Sünnetlere, "namaza" diye niyet etmek
01/02/2023 Çarşamba Köşe yazarı O.Ü
Namaz vakti içinde, o vaktin
farzından başka kılınan her namaz o vaktin sünneti de olmaktadır.
Sual:
Beş vakit namazın sünnetlerini kılarken, sadece Allah rızası için namaza veya
ilk kazaya kalmış öğlenin farzına diye niyet edilse, o vaktin sünneti de
kılınmış olur mu?
Cevap: Konu
ile alakalı olarak Eşbâhda deniyor ki:
“Beş vakit namazın ilk ve son sünnetlerini, yani müekket
sünnetleri kılarken, sünnet olduğuna niyet etmek lüzumunda sahih olan,
güvenilen fetva, şart olmadığını göstermektedir. Revatib sünnetler, nafile
niyeti ile veya yalnız namaza niyet ederek sahih olur. Yani o vaktin sünneti
olur. Ayrıca sünnet diye niyet etmeye lüzum yoktur. İmâm-ı Zeylaî de, böyle
buyurmuştur. Mesela fecir doğmadan, teheccüd niyeti ile, iki rekat namaz
kılınca, fecrin başlamış olduğu, sonradan anlaşılsa, bu namaz, sabah namazının
sünneti yerine geçer. Ayrıca sabah sünneti kılmak lazım olmaz. Öğlenin farzında
dördüncü rekatte oturduktan sonra unutarak beşinci rekate kalksa, altıncı
rekati de kılıp selam verir ve son iki rekati nafile olur. Bu iki rekatin
son sünnet olmaması, sünnet olarak niyet edilmediği için olmayıp, sünnete ayrı
bir tekbirle başlamadığı içindir. Teravih namazında da, teravih olduğuna niyet
etmek şart olmadığı haberi sağlamdır. Bunun gibi, kazaya kalmış öğle namazı
olmayan kimse, Cuma namazından sonra kıldığı dört rekate; “Vaktine yetişip
kılmamış olduğum son öğleyi kılmaya” diye niyet etse, sonra Cuma namazının
sahih olduğu anlaşılsa, sağlam ve sahih habere göre, bu dört rekat, Cuma
namazının sünneti olur.
Sünnet namazları, yalnız namaz kılmaya veya sünnetten başka bir
namaza niyet ederek kılınca, sahih olacakları önceden bildirilmişti.”

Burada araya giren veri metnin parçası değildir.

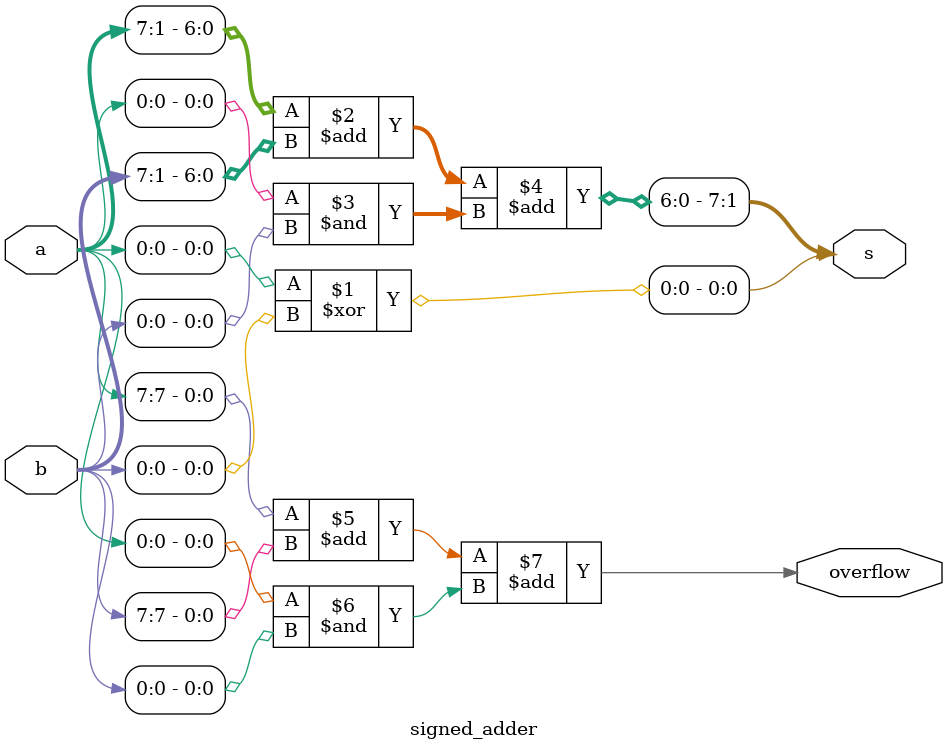
<source format=v>

module signed_adder(input [7:0] a,
    input [7:0] b,
    output [7:0] s,
    output overflow
); 

// The numbers a and b are added to the output s. 
// assign the occurence of the signed overflow of a and b to the output overflow.
// a signed overflow occurs if the most significant bits of a and b are low and the most significant bit of s is high
// a signed overflow may also occur if the most significant bits of a and b are high and the most significant bit of s is low


//assign high if negative AND positive
assign s[0] = a[0] ^ b[0];
assign s[7:1] = a[7:1] + b[7:1] + (a[0] & b[0]);
assign overflow = a[7] + b[7] + (a[0] & b[0]); 

endmodule

</source>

Görülüyor ki, namaz vakti içinde, o vaktin farzından başka
kılınan her namaz mesela kaza namazı, o vaktin sünneti de olmaktadır.
Sual:
Farz borcu olanın, nafile ibadeti boşa mı gider?
Cevap: İmâm-ı
Rabbânî hazretleri buyuruyor ki:
“Hadis-i şerifte; (Bir insanın mâ-lâ-ya'nî ile vakit geçirmesi, Allahü teâlânın, onu sevmediğinin alametidir) buyuruldu. Mâ-lâ-ya'nî, faydasız iş demektir. Bir farzı yapmayıp, bunun yerine, nafile ibadet yapmak, mâ-lâ-ya'nî ile vakit geçirmek olur. Nafilelerin farz yanındaki kıymeti, bir damlanın, deniz yanındaki kıymeti kadar bile değildir. Sünnetin farz yanındaki kıymeti de böyledir.”